The trouble is, according to Gordon, is that despite such promotions, "Microsoft is not really part of the FOSS community. If we're doing things with people who understand the GNU General Public License, we can all work together. It's a fairly straightforward license, and you can rally an enormous amount of people around its ideals because they understand it. For this, we really don't understand what we're doing it for."
"Microsoft is trying to be this big monolithic presence that somehow has an influence on people who code," Gordon says. "So they want to make an impact. But I don't know how much of an impact they're going to make. They might find the mentality of people in Vancouver is different from what they would expect or hope for."
"If Microsoft really wants to prove its worth, it should release software under the GNU General Public License," Gordon suggests. Until then, "to be really cheeky, it would be like we're a group of feminists, but we're getting sponsorship from Larry Flynt [the pornography publisher]. Or we're vegetarians, but we're being sponsored by the Alberta Meat Packagers.

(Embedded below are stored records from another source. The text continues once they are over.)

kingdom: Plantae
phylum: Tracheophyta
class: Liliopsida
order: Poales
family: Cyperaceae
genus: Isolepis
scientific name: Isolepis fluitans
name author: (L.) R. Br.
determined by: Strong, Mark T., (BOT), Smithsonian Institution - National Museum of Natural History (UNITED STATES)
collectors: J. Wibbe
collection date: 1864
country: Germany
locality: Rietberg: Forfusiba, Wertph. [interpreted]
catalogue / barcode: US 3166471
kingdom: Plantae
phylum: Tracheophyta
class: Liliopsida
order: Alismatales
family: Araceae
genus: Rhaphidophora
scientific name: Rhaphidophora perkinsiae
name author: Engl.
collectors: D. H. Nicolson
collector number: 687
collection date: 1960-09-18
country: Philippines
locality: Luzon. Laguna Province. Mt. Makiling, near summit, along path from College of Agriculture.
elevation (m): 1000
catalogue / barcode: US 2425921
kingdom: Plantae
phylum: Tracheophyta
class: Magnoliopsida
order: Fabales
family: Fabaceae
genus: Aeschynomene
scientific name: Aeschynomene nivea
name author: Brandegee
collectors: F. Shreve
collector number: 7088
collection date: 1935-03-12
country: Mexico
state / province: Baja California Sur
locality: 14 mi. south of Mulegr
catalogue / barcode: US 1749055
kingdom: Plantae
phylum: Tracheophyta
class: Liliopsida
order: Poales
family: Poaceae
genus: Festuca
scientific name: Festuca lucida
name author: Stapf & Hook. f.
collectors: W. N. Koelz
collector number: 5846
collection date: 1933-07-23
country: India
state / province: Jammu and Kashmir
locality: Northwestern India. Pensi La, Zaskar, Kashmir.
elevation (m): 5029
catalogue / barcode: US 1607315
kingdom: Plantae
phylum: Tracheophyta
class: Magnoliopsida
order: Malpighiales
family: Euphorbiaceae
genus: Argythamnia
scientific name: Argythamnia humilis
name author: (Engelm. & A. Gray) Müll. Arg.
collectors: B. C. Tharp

They're really not open source."
The soul searching that is currently happening in Vancouver is just a local example of what is happening more and more often around the world as Microsoft professes a wish to engage the FOSS community more closely.
Can Microsoft's claim of a change of heart be trusted? Should the claim be seen as the latest in a series of devious tactics to undermine free software? Or is the divided message created by Microsoft's rejection of the GNU General Public License on the one hand and events like Make Web Not War on the other hand be taken as a sign of differences within Microsoft? Such questions have no easy answers.
Nor are the answers always clearer for events like Make Web Not War. Not only does the promotion have a slickness that many FOSS advocates may find distasteful, but the implication in the name that FOSS is made by aging hippies might be interpreted as a hint that Microsoft's attitude has not fundamentally changed.
More importantly, while Microsoft's employees sound sincere, the contents of last years promotion suggests that the apparently newfound interest in FOSS is limited. In the 2010 promotion in Montreal, eleven out of twenty speakers were Microsoft employees, and several of the others had long term business relationships with Microsoft. Few were well-known within the FOSS community
Similarly, out of fourteen presentations, from their descriptions, at least nine are about integrating FOSS with Microsoft products -- and others might be as well, if you could view their contents.
In other words, the promotion lacks the interest in FOSS in the abstract that is usually required as proof of a genuine interest in the community.
Nobody, of course, believes for a moment that Red Hat or Novell are unconcerned about how they can profit from FOSS, but a concern for FOSS that does not extend beyond a company's immediate interests is generally taken as proof of a predatory interest only. So far, little in Make Web Not War except the rhetoric suggests an interest in FOSS for its own sake.
At this point, the only thing you can say for sure about Make Web Not War is that it proves that we are well into a new era of relations between Microsoft and FOSS. But whether that new era is one of co-operation or more devious antagonism -- or perhaps a mixture of both -- is still not objectively obvious.